サーフィンができずに幼女は見事ビックウェーブに飲み込まれた模様。宝石幼女に脅されています。
「それよりも外にいる敵は何者でしょうか?」
ここは話題を変えようと試みる。
なんだかゾンビのような呻き声をあげる外の敵。敵を確認するまでまもなくゾンビだろと情け容赦なく吹き飛ばしたネム。適当極まる対応だ。
「そうね。ネムが精霊の力を借りることができるという話は気になりますし、ハンスという男が無事かも気になりますが。外はどうなっているのかしら?」
「そうです、そうです。見に行きましょう。すぐに!」
今度こそこのビックウェーブに乗るぜと、絶望的にサーフィンの才能がない幼女もぽてぽてと続く。
「ネム、私の後ろについてきて! 絶対に離れたらだめよ!」
「はいっ、リーナお姉ちゃん」
キャーと、リーナの背中に抱きつく嬉しそうなネム。リーナも顔を綻ばせて双剣を手にするとサロメに続いて外に出る。

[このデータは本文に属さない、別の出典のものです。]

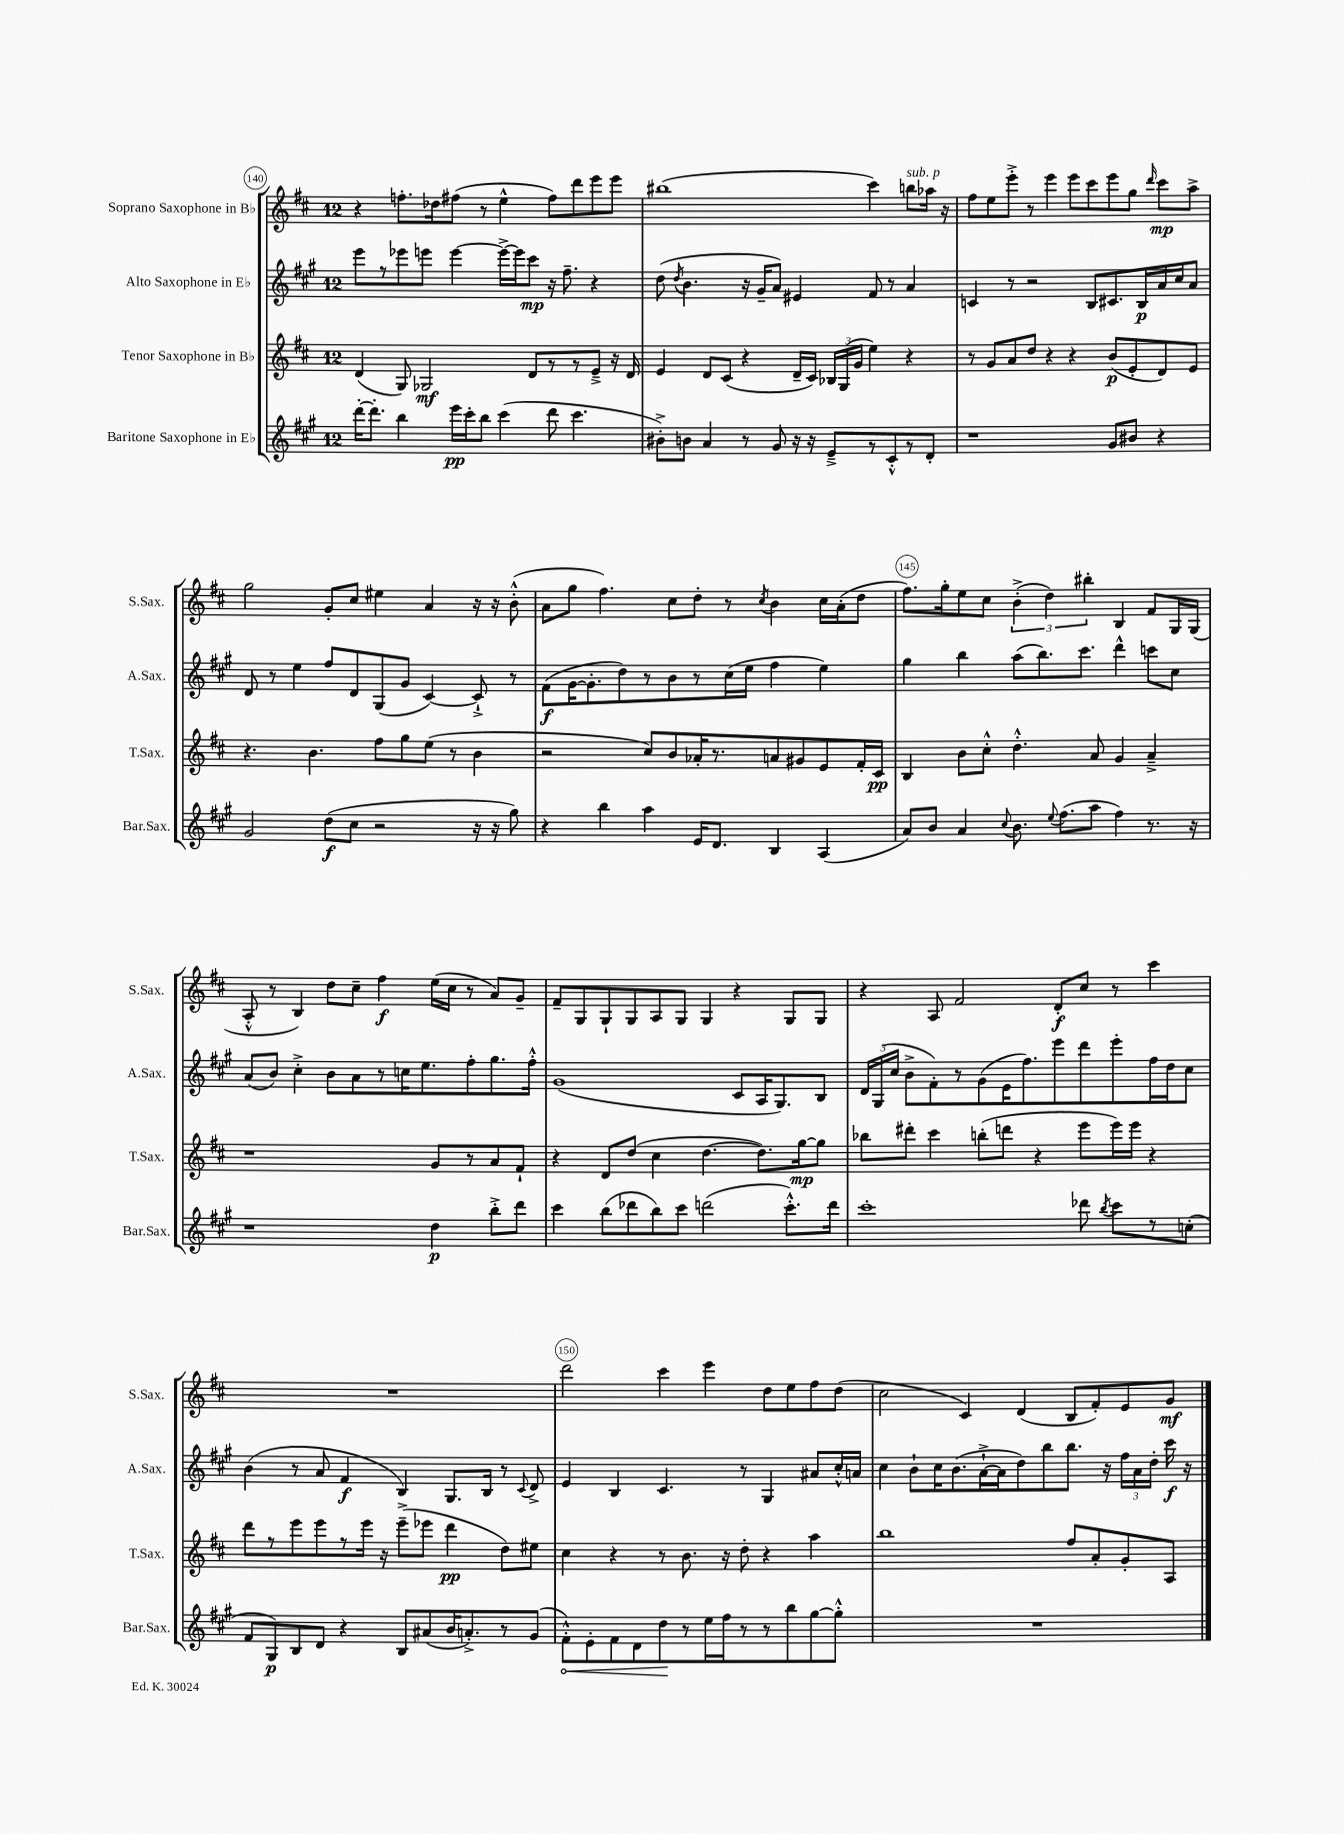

**kern	**kern	**kern	**kern
*staff4	*staff3	*staff2	*staff1
*clefG2	*clefG2	*clefG2	*clefG2
*k[f#c#g#]	*k[f#c#]	*k[f#c#g#]	*k[f#c#]
*M12/8	*M12/8	*M12/8	*M12/8
[16ddd'	(4d	8eee	4r
8.ddd']	.	.	.
.	.	8r	.
4bb	8G)	8eee-	8.ff'
.	2G-	8eee	.
.	.	.	16dd-
16eee	.	[4eee	(8ff#
16ccc#'	.	.	.
8bb	.	.	8r
(4ccc#	.	16eee^_	4ee^^
.	.	16eee]	.
.	8d	8ccc#	.
8ddd	8r	16r	8ff#)
.	.	8.ff#~	.
4.ccc#	8r	.	8ddd
.	8e~^	4r	8eee
.	16r	.	8eee
.	16d	.	.
=	=	=	=
8b#'^)	4e	(8dd	(1bb#
.	.	8qdd	.
8b	.	4.b	.
4a	8d	.	.
.	(8c#	.	.
8r	4r	16r	.
.	.	16g#~	.
8g#	.	8a)	.
16r	16d~	4e#	.
16r	16c#)	.	.
8e~^	24B-	.	.
.	(24G	.	.
.	24g	.	.
8r	4ee)	8f#	4ccc#)
8c#'^^	.	8r	.
8r	4r	4a	8bb
8d'	.	.	16aa-
.	.	.	16r
=	=	=	=
1r	8r	4c	8ff#
.	8g	.	8ee
.	8a	8r	8eee'^
.	8dd	2r	8r
.	4r	.	4eee
.	4r	.	8eee
.	.	8B	8ccc#
8g#	(8b	8.c#	8eee
8b#	8e'	.	8gg
.	.	16B	.
.	.	.	16qqddd
4r	8d)	16a	8ccc#
.	.	16cc#	.
.	8e	8a	8aa^
=	=	=	=
2g#	4.r	8d	2gg
.	.	8r	.
.	.	4ee	.
.	4.b	.	.
(8dd	.	8ff#	8g'
8cc#	.	8d	8cc#
2r	8ff#	(8G#	4ee#
.	8gg	8g#	.
.	(8ee	[4c#)	4a
.	8r	.	.
16r	4b	8c#`^]	16r
16r	.	.	16r
8gg#)	.	8r	(8b'^^
=	=	=	=
4r	2r	(8f#	8a
.	.	[16g#	8gg
.	.	8.g#']	.
4bb	.	.	4.ff#)
.	.	8dd)	.
4aa	8cc#)	8r	.
.	8b	8b	8cc#
16e	16a-'	8r	8dd'
8.d	8.r	.	.
.	.	(16cc#	8r
.	.	16ee	.
.	.	.	8qcc#
4B	8a	4ff#	4b
.	8g#	.	.
(4A	8e	4ee)	16cc#
.	.	.	(16a'
.	16f#'	.	8dd
.	16c#	.	.
=	=	=	=
8a)	4B	4gg#	8.ff#)
8b	.	.	.
.	.	.	16gg'
4a	8b	4bb	8ee
.	8cc#'^^	.	8cc#
8qqcc#	.	.	.
8.b	4.dd'^^	(8aa	(6b'^
.	.	8.bb)	.
.	.	.	6dd)
8qqee	.	.	.
(8.ff#	.	.	.
.	.	8.ccc#	.
.	.	.	6bb#'
8aa	8a	.	.
4ff#)	4g	4ddd^^	4B
8.r	4a~^	8ccc	8f#
.	.	8cc#	16G
16r	.	.	(16G
=	=	=	=
1r	1r	(8a	8A'^^
.	.	8b)	8r
.	.	4cc#'^	4B)
.	.	8b	8dd
.	.	8a	8cc#~
.	.	8r	4ff#
.	.	16cc	.
.	.	8.ee	.
4dd	8g	.	(16ee
.	.	.	16cc#
.	8r	8ff#'	8r
8bb'^	8a	8.gg#	8a)
8ddd	8f#`	.	8g~
.	.	16ff#'^^	.
=	=	=	=
4ccc#	4r	(1g#	8f#~
.	.	.	8G
(8bb	8d	.	8G`
8ddd-	(8dd	.	8G
8bb)	4cc#	.	8A
8ccc#	.	.	8G
(2ddd	[4.dd	.	4G
.	.	8c#	4r
.	8.dd])	16A	.
.	.	8.G#)	.
8.ccc#'^^)	.	.	8G
.	[16gg	.	.
.	8gg]	8B	8G
16ddd	.	.	.
=	=	=	=
1ccc#'	8bb-	24d	4r
.	.	(24G#	.
.	.	24cc#	.
.	8ddd#'	8b^	.
.	4ccc#	8f#')	8A
.	.	8r	2f#
.	(8bb'	(8g#	.
.	8ddd	16e	.
.	.	8.ff#)	.
.	4r	.	.
.	.	8eee	8d'
8ddd-	8eee	8ddd	8cc#
8qbb	.	.	.
8ccc#	16eee)	8eee'	8r
.	16eee	.	.
8r	4r	16ff#	4ccc#
.	.	16dd	.
(8cc'	.	8cc#	.
=	=	=	=
8f#	8ddd	(4b	1.r
8G#)	8r	.	.
8B	8eee	8r	.
8d	8eee	8a	.
4r	8r	4f#	.
.	16eee	.	.
.	16r	.	.
8B	(8eee~^	4B)	.
(8a#	8eee-	.	.
16b	4ddd	8.G#	.
8.a'^)	.	.	.
.	.	16B	.
8r	8dd)	8r	.
.	.	8qqc#	.
(8g#	8ee#	8d^	.
=	=	=	=
8f#'^^)	4cc#	4e	2ddd
8e'	.	.	.
8f#	4r	4B	.
8d	.	.	.
8dd	8r	4.c#	4ccc#
8r	8.b	.	.
16ee	.	.	4eee
16ff#	16r	.	.
8r	8dd'	8r	.
8r	4r	4G#	8dd
8bb	.	.	8ee
[8gg#	4aa	8a#	8ff#
8gg#'^^]	.	16cc#'^^	(8dd
.	.	16a	.
=	=	=	=
1.r	1bb	4cc#	2cc#
.	.	8b`	.
.	.	16cc#	.
.	.	(8.b	.
.	.	.	4c#)
.	.	[16a`^	.
.	.	16a]	.
.	.	8dd)	(4d
.	.	8bb	.
.	8ff#	8.bb	8B
.	8a'	.	8f#')
.	.	16r	.
.	8g'	24ff#	8e
.	.	24a	.
.	.	24dd'	.
.	8A	16ccc#	8g
.	.	16r	.
==	==	==	==
*-	*-	*-	*-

そうしてシーフォー豆腐にやられた魔物を確認しに行くと
「なにこれ? 人……ですわよね?」
「うん………ドワーフ……かな?」
「さっきの爆弾は人間には効果がないんです」
3人で外に出ると、倒れ伏す人たちがいた。身長が低くビール樽の男と、幼女のような背の女の子だ。女の子はともかくとして男はドワーフっぽい。たぶんこの流れだと倒れている女の子もドワーフだ。そんな人たちが大勢倒れていた。
たぶんシーフォートーフに殺られたのだろう。ある地点を中心に放射状に倒れていた。うん、殺ってはいない。気絶しているだけだ。
おかしいな、絶対にゾンビだと思ったのに。幼女勘違いしちゃった。テヘペロ。
全力で誤魔化そうとするおっさん幼女。事故だよ事故。ドワーフさん大丈夫かなぁ。
可愛らしい笑みでぽてぽてと近づいて、つんつんとちっこい指でつつく。ピクピクと動くので、生きている模様。良かった生きてたよ。
「ネム、貴方も浄化の力を使えるのかしら? もしかしてこの人たち悪魔つきだったのかも?」
「悪魔つき? なんだか恐ろしい響きです」
サロメの訝しげな問いかけに、悪魔つき怖いですと、悪魔よりも恐ろしい者に取り憑かれている幼女はぷるぷると身体を震わす。
「ドワーフが悪魔つきなの?」
「そうね。私も聞いたことないけど……なぜなのかはこのドワーフたちに尋ねれば良いと思うわよ」
その話が聞こえたのか、薄っすらと目を開けるドワーフたち。
さて、この世界はなんだか怪しいなと、ネムは面倒くさい匂いにうんざりとするのであった。